Today the MIT CFP announced the winners of its first crowd-sourced contest, “What is a Systemically Important Financial Institution?” A collaboration between the MIT Center for Finance and Policy and the Harvard Crowd Innovation Laboratory, the contest was launched to generate new proposals to specify sets of criteria that regulators should apply to designate a financial institution as systemically important.
Sanjiv Das (Santa Clara University) received the first place prize. Second place was awarded to Barbara Novick (BlackRock). Honorable mentions included Volker Brühl (Goethe University); Agostino Capponi(Columbia University) and W. Allen Cheng (Columbia University); Kathleen Hanley (Lehigh University), Mark Kritzman (Windham Capital) and David Turkington; and Alex Pollock and Thomas Stanton. A prize pool of $10,000 was split between the winners.
The winning entries addressed these challenges in a variety of ways (click here for a more detailed synopsis). Those included several technical proposals for new risk assessment schemes. Others were qualitative, suggesting putting more weight on leverage and function and less on asset size; designating large government-run financial institutions that play a central role in the financial system such as the Federal Reserve Banks, Fannie Mae and Freddie Mac; and refining the process to put more weight on cost benefit analysis and looking for alternatives that would achieve the same benefits. “It was exciting to see the breadth of the entries received and the potential of crowd-sourcing to help tackle challenges in financial policy-making,” said Sloan Professor and CFP Director Deborah Lucas.
The financial crisis of 2008 brought vastly increased attention by regulators to risk spillovers in the financial sector that could cause systemic problems. As part of addressing systemic risk, financial regulators have been tasked with identifying Systemically Important Financial Institutions (SIFIs). Institutions designated as SIFIs are subject to additional oversight and regulation.
The contest was aimed at addressing the many challenges surrounding SIFI designation. There is not yet a globally agreed-upon definition of a SIFI, although regulators have proposed and are applying a variety of criteria to designate some institutions as systemically risky. The lack of a comprehensive, conceptually coherent, and globally accepted set of criteria for quantifying the systemic importance of individual institutions and for designating SIFIs raises difficulties for financial institutions and regulators alike.
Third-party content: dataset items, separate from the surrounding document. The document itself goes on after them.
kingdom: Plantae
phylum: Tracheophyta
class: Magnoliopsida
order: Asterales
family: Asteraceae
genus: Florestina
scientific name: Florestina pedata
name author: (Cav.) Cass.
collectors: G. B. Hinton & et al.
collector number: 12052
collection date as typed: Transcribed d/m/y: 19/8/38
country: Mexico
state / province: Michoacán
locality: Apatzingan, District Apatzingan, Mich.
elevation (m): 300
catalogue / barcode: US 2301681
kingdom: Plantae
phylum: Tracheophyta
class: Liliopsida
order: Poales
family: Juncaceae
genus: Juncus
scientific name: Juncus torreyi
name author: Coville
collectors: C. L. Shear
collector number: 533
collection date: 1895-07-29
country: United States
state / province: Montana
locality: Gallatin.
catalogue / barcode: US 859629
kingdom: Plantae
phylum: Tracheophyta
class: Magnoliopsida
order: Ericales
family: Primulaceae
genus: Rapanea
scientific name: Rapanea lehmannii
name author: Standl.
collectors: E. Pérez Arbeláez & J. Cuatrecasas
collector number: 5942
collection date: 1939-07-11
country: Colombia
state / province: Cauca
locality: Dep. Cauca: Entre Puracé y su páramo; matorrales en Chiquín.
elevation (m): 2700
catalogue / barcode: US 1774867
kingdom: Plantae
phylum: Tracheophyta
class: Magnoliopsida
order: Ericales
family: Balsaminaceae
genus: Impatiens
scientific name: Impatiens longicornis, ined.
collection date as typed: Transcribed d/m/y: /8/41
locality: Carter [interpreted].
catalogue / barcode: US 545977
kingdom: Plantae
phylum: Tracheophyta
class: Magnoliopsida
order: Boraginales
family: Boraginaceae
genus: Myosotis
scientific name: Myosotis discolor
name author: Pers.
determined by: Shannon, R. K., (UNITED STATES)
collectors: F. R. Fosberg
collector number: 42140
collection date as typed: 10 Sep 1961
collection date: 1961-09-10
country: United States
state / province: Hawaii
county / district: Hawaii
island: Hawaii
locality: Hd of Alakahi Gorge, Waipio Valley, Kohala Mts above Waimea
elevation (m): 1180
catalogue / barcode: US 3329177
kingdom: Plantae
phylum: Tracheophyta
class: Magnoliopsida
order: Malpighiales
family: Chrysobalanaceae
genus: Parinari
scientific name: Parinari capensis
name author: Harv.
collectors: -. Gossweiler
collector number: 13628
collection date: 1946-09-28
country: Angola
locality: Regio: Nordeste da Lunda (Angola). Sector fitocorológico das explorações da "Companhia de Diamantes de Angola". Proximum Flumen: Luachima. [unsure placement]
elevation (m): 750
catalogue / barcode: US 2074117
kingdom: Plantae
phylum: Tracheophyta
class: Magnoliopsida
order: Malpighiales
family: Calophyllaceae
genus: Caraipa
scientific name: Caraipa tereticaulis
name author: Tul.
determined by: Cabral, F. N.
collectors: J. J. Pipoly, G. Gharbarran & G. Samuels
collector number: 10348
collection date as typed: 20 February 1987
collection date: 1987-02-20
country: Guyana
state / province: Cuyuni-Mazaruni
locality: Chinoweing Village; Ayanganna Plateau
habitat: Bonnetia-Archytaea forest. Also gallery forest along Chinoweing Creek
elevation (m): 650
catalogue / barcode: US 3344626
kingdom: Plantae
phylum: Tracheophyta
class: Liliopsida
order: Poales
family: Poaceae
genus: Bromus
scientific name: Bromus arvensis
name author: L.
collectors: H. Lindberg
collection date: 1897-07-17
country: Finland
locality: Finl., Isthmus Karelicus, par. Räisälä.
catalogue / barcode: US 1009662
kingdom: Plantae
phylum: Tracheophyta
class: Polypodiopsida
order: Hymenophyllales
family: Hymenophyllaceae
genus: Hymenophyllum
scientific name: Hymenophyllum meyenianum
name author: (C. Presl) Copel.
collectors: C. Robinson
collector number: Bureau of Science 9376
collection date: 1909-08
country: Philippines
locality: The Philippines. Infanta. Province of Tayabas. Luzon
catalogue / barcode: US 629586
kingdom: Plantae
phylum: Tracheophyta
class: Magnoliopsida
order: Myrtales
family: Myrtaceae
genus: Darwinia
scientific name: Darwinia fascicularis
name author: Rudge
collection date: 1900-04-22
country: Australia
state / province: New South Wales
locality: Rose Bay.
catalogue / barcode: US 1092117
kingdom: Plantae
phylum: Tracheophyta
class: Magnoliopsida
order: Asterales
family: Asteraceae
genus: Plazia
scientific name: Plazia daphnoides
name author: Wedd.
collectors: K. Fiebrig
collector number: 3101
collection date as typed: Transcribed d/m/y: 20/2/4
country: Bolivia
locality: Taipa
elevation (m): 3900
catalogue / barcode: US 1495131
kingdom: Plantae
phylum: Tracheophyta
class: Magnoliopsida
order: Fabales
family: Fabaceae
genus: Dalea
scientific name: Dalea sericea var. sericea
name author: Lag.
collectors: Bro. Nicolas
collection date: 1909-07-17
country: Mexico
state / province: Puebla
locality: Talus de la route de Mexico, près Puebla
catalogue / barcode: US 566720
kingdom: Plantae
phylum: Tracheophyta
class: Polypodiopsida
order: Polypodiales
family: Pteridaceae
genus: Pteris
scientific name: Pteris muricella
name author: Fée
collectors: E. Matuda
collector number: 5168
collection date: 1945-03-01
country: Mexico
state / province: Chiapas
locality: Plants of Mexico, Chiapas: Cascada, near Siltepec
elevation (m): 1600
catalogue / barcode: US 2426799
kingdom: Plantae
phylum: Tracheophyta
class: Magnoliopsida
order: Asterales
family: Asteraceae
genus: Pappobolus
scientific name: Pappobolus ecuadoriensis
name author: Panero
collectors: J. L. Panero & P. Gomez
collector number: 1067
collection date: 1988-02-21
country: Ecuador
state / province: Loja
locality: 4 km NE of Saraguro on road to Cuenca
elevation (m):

The designation comes with significant regulatory costs and administrative burdens for affected institutions. Those costs must be weighed against the potential benefits of increased financial stability. A more transparent designation process that avoids a one-size-fits-all approach would improve fairness and efficacy and make it easier for firms to take preemptive actions to reduce their contributions to systemic risk and thus avoid SIFI designation.
The contest was judged by professors Paul Glasserman (Columbia), Karim Lakhani (Harvard), Andrew Lo (MIT), and Deborah Lucas (MIT). The prizes were made possible by a generous gift from Robert Pozen (MIT).